- [EXERCISE INSTRUCTIONS] Please repeat exactly the lines below from the one containing "[776,447,803,459] WS ->" down to the one containing "[90,468,273,483] specified in", both included, and nothing else.

- [INPUT MATERIAL]
####

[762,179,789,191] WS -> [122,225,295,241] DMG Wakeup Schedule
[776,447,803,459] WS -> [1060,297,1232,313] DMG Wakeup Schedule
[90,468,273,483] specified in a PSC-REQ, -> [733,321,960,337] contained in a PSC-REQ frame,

####

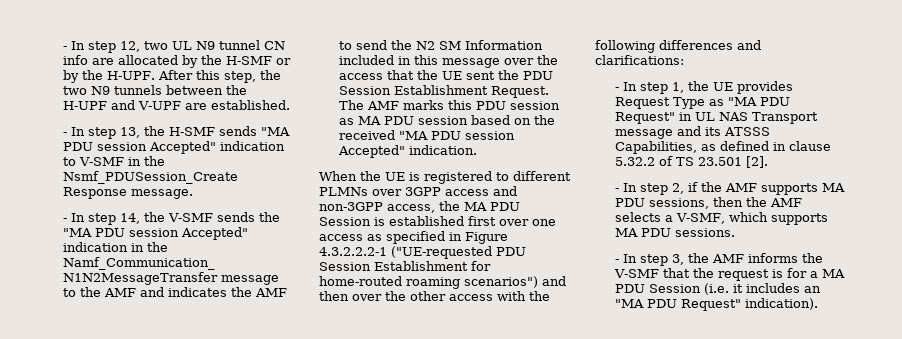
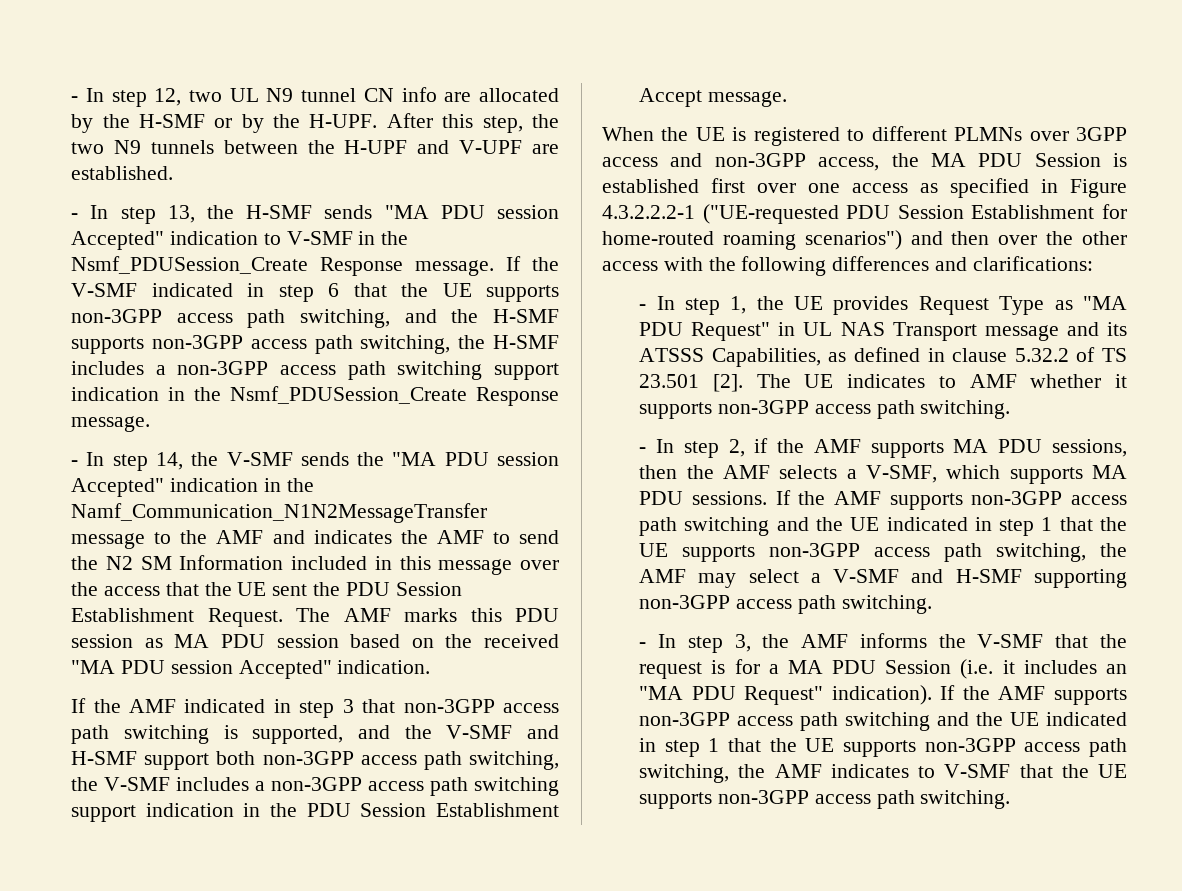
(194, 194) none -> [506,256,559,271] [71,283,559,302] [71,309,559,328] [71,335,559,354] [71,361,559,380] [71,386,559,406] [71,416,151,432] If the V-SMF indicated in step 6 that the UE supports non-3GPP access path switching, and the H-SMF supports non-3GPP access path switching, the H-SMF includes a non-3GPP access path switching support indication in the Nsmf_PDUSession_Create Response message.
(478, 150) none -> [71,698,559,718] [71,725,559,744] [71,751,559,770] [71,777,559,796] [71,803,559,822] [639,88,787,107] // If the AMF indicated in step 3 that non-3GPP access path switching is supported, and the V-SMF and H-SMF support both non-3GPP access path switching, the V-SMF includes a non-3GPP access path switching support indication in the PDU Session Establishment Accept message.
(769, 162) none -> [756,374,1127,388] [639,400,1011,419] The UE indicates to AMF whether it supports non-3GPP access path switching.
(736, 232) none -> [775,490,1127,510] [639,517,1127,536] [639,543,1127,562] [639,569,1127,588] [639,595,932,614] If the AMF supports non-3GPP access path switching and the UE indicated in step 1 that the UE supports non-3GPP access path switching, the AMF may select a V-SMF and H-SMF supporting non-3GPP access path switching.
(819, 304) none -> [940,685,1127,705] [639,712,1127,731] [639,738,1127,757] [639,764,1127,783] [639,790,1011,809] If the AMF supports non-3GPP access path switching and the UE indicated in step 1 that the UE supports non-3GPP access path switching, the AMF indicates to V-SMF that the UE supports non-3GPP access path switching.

####

- [EXPECTED ANSWER]
[776,447,803,459] WS -> [1060,297,1232,313] DMG Wakeup Schedule
[90,468,273,483] specified in a PSC-REQ, -> [733,321,960,337] contained in a PSC-REQ frame,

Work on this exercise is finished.